L’observatoire Vera C. Rubin a identifié 11 000 astéroïdes jusque-là inconnus à l’aide de données de levé préliminaires, offrant une première démonstration de la manière dont il pourrait accélérer de façon spectaculaire la découverte du Système solaire une fois sa principale campagne d’observation lancée. Selon le rapport fourni, les résultats ont été confirmés par le Minor Planet Center de l’Union astronomique internationale et constituent le plus grand lot unique de découvertes d’astéroïdes de l’année écoulée.

Ce résultat est remarquable non seulement par son ampleur brute, mais aussi parce que Rubin n’a pas encore lancé son Legacy Survey of Space and Time, ou LSST, prévu sur 10 ans. L’observatoire a obtenu cette moisson d’astéroïdes au cours de levés d’optimisation initiaux, en quelque sorte une phase d’échauffement. Même dans ce mode limité, l’installation a produit environ 1 million d’observations en un mois et demi environ, couvrant les 11 000 nouveaux astéroïdes ainsi que plus de 80 000 objets déjà connus.

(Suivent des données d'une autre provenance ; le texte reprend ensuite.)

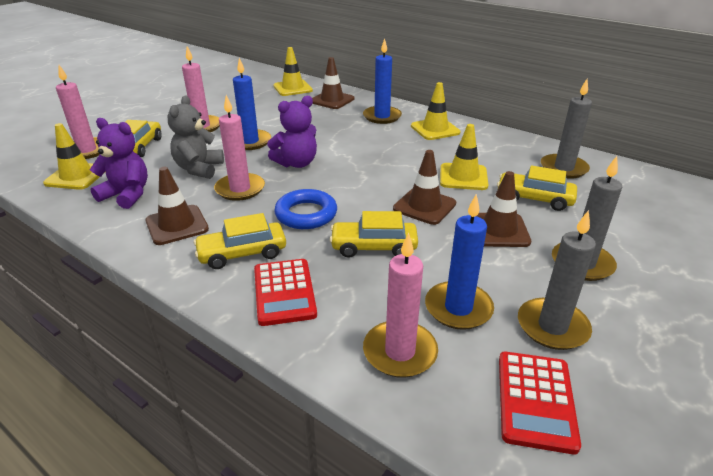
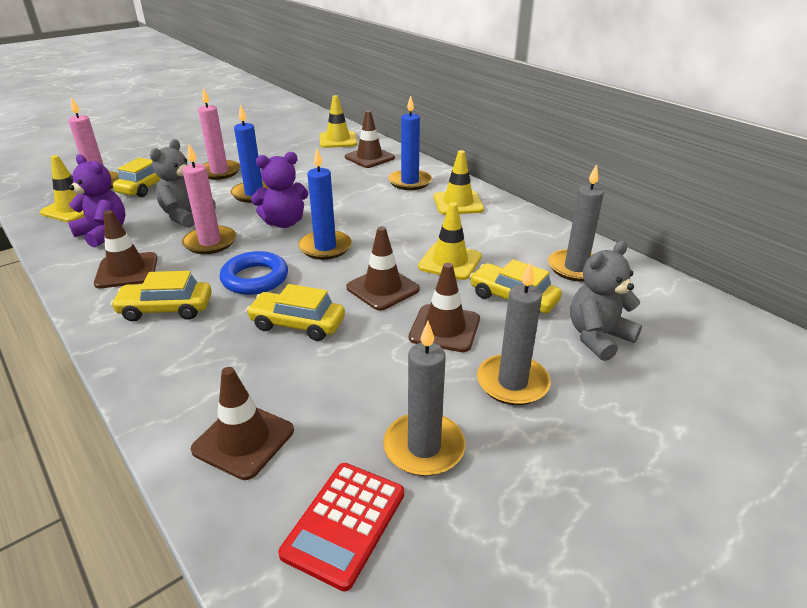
camera: 15 degrees right, 0 degrees up
red calculator [254,259,317,326] -> none
pink candle [363,232,438,378] -> brown traffic cone [191,367,294,480]
blue candle [425,194,494,330] -> blue candle moved to [298,148,352,260]
none -> grey teddy bear [570,241,642,361]

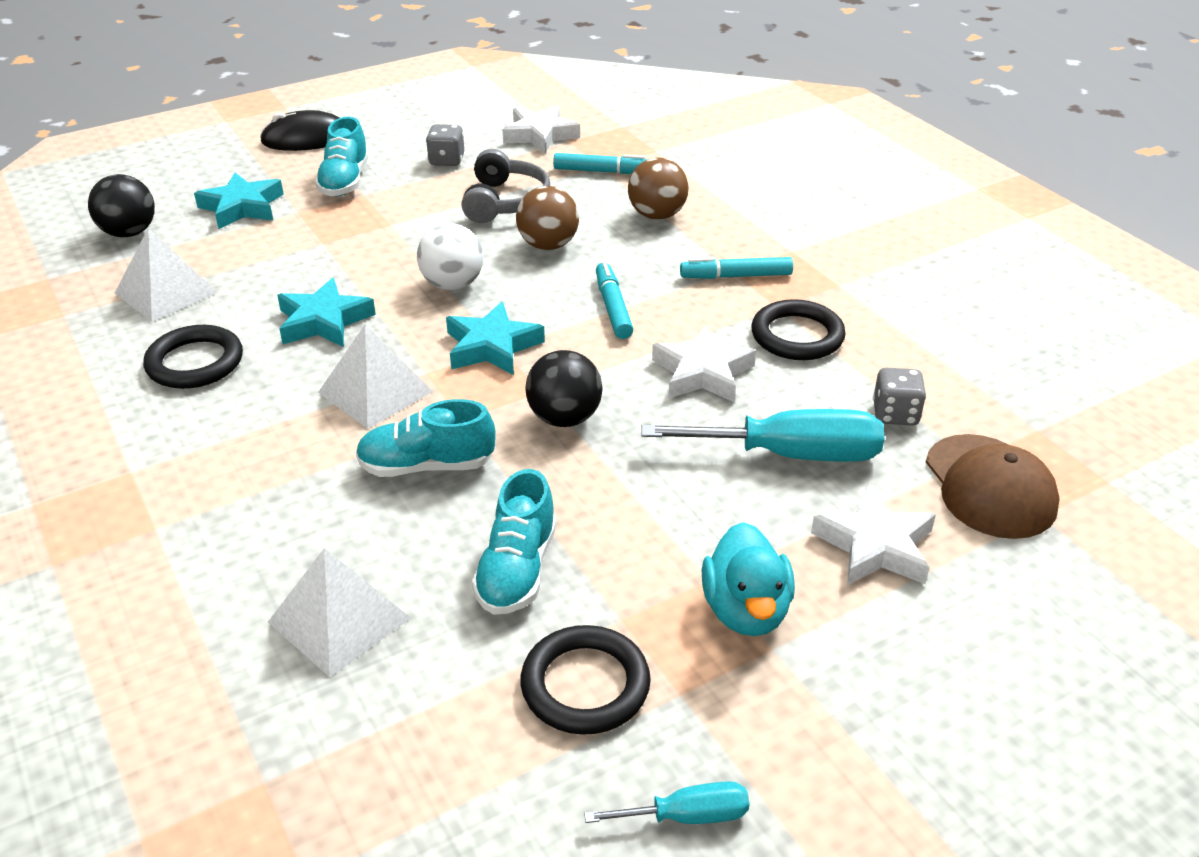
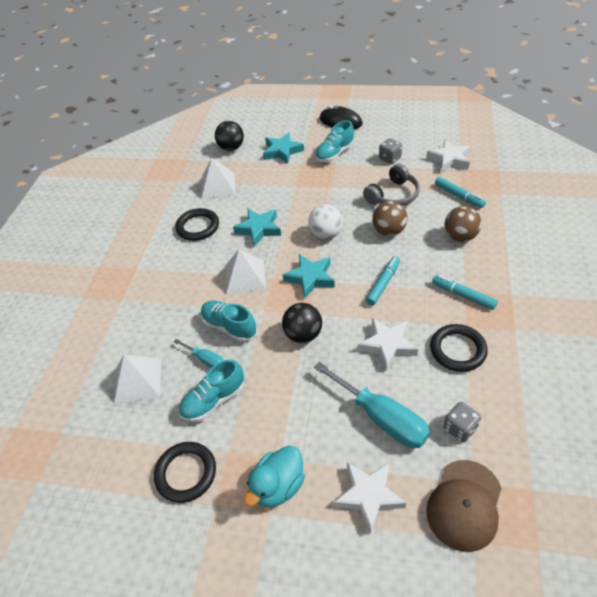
camera: 45 degrees right, 10 degrees up
turquoise screwdriver [584,781,749,824] -> turquoise screwdriver moved to [174,339,224,368]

Le message est clair : le moteur de découverte de Rubin fonctionne déjà à une échelle qui, auparavant, exigeait beaucoup plus de temps.

Pourquoi le résultat compte avant le lancement du LSST

Rubin a été conçu pour la largeur, la rapidité et la couverture répétée du ciel. Son levé décennal doit générer environ 30 pétaoctets de données tout en abordant un large éventail de questions scientifiques, des événements transitoires comme les supernovæ à la structure de la Voie lactée, en passant par l’inventaire des petits corps du Système solaire. L’annonce sur les astéroïdes est importante car elle fournit l’une des premières démonstrations concrètes de cette capacité en action.

Mario Juric, présenté dans le texte fourni comme le scientifique principal de Rubin pour le Système solaire et membre du corps professoral de l’Université de Washington, a décrit cette soumission comme n’étant que la « partie émergée de l’iceberg ». Dans ce contexte, cette appréciation n’a rien d’étonnant. Si une phase de pré-levé peut produire 11 000 nouveaux astéroïdes en peu de temps, alors la campagne scientifique complète de l’observatoire pourrait modifier les attentes de référence en matière de cadence de découverte.

Le rapport indique que ce qui prenait autrefois des années, voire des décennies, à découvrir pourrait être mis au jour en quelques mois avec Rubin. C’est une affirmation forte, car les levés d’astéroïdes reposent sur des images répétées, un suivi précis des mouvements et la capacité de distinguer des objets inconnus d’un vaste fond de corps déjà catalogués. Rubin semble conçu pour accomplir cela à l’échelle industrielle.